Note that this occurs before the version is fully replicated, and possibly even before the local node has any partitions.
Replication
During the window between an upgrade and full replication, Sequins is
more vulnerable to node failure. You can mitigate this vulnerability by
setting sharding.min_replication
, so that Sequins waits for a certain
amount of redundancy before triggering the upgrade.
However, a high min_replication
will also make upgrades take longer.
In particular, if min_replication
is the same as replication
, a
successful upgrade requires every single node to be up and running.
Recommended settings for a stable cluster are therefore
1 < min_replication
< replication
<= count(shard_id
).
Version consistency
Nodes in a sequins cluster will make a best-effort attempt to upgrade a given database at more or less the same time.

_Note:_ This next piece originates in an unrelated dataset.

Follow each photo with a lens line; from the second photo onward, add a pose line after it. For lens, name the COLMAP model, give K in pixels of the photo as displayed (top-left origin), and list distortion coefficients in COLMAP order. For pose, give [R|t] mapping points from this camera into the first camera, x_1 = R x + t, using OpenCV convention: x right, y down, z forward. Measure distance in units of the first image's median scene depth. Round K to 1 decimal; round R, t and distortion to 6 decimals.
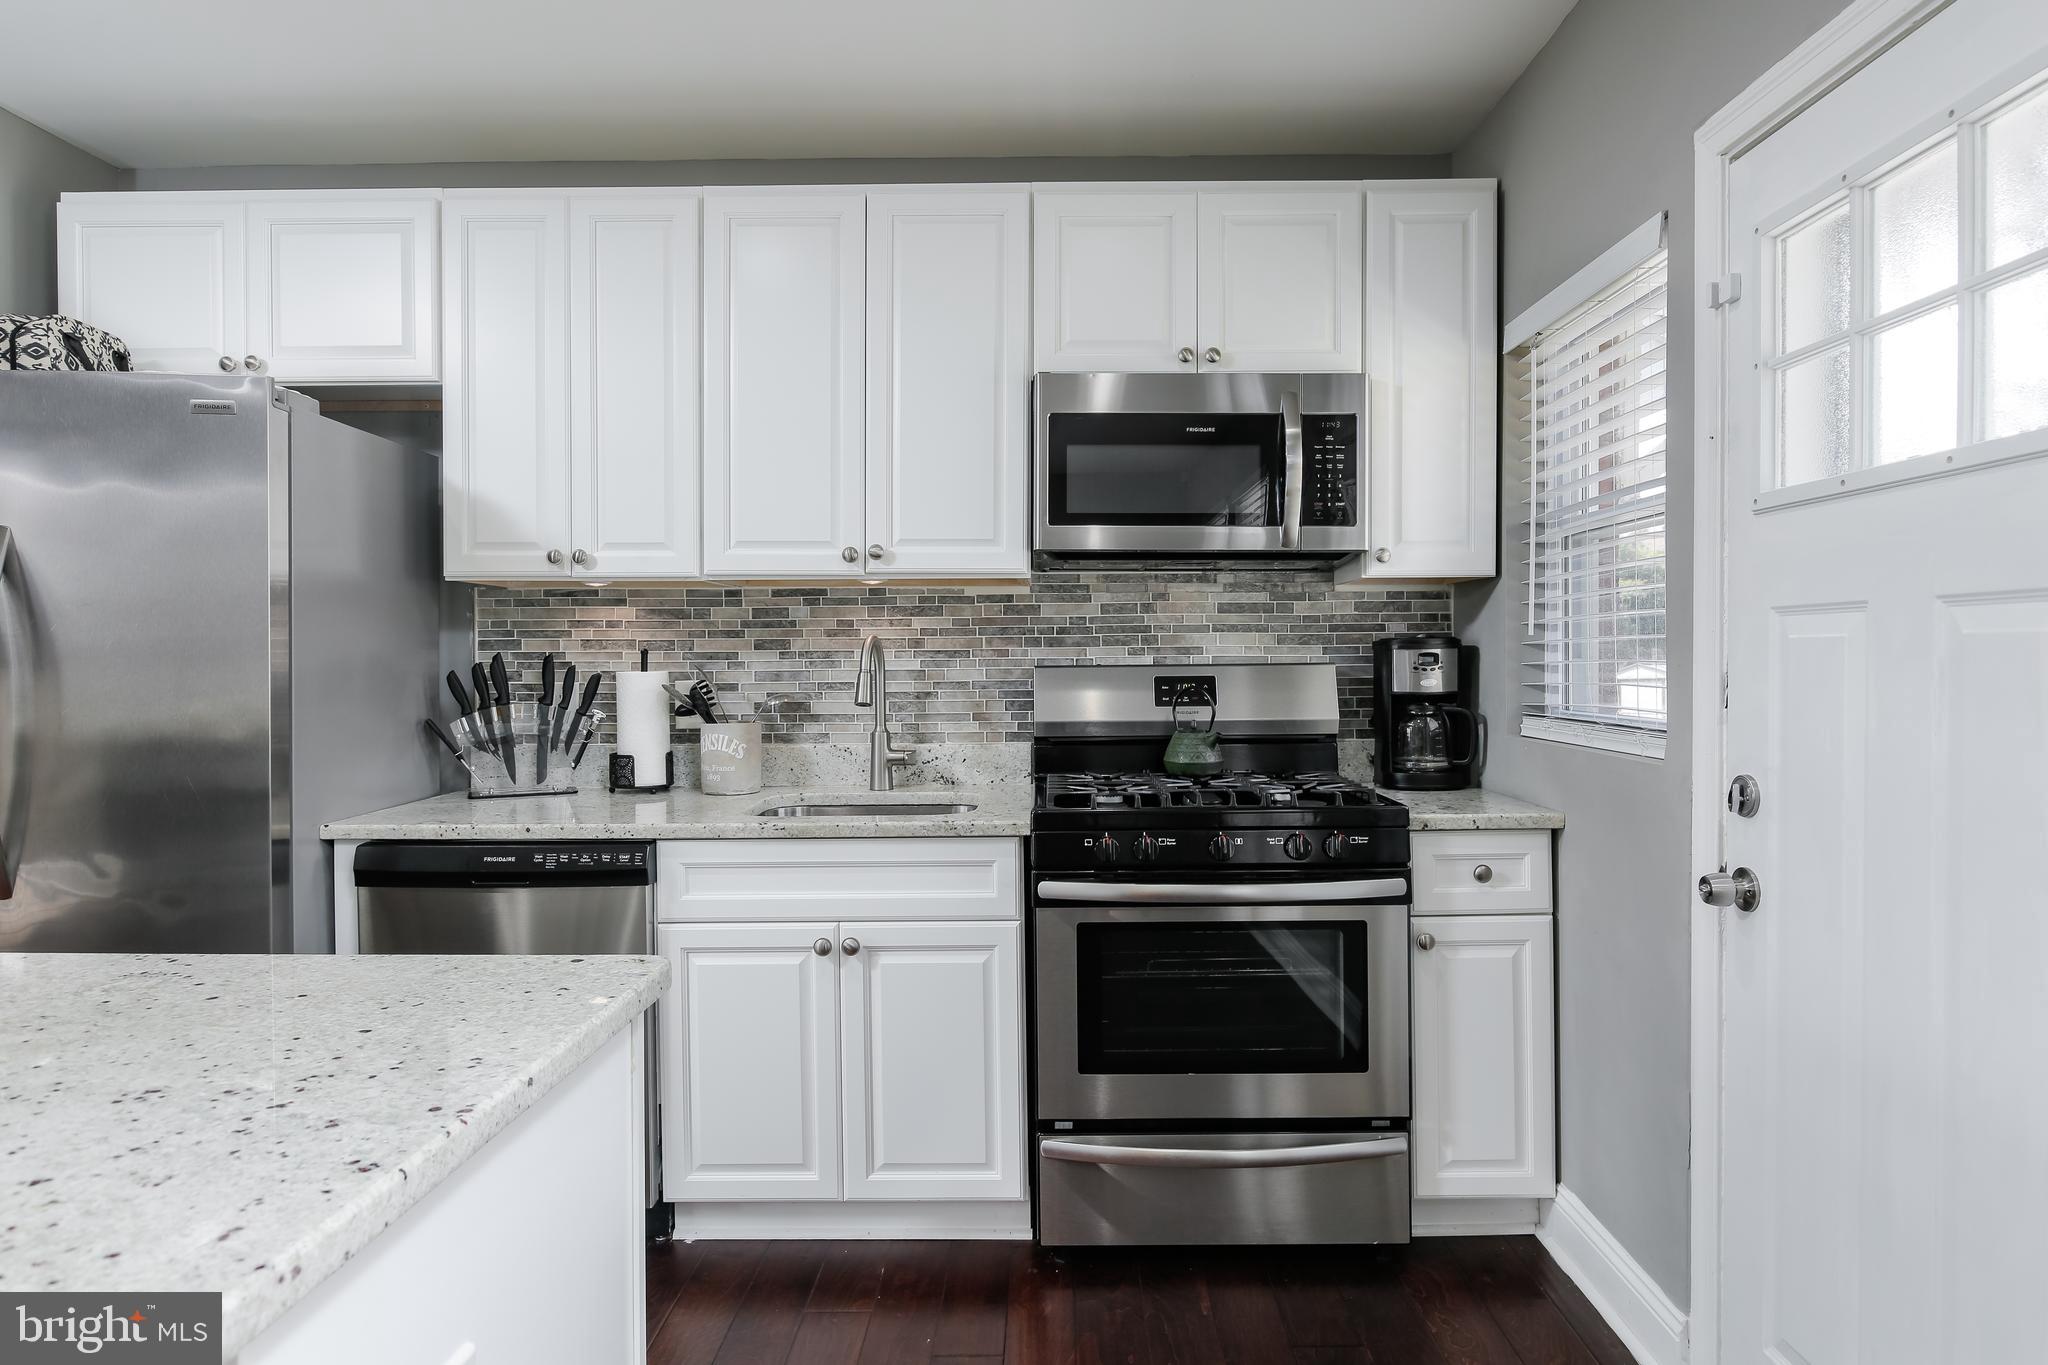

It is, of course, physically impossible to ensure that individual nodes upgrade exactly at the same time, and you should not rely on this property.
Individual nodes will also attempt to be individually consistent. If you query a node in sequence, you should only ever see the version monotonically increase; in other words, once a node has upgraded to a new version of a given database, it should never return values from an older version, even if that request was proxied to another node. This, however, is also best-effort, and can fail in the case of extended coordination failure (because of a Zookeeper outage or something else).
In these cases, Sequins will always optimize for availability, and choose to
return a value from a different version if that is the only value available.
Sequins returns an X-Sequins-Version
header on
responses if you
need to track what version you're getting.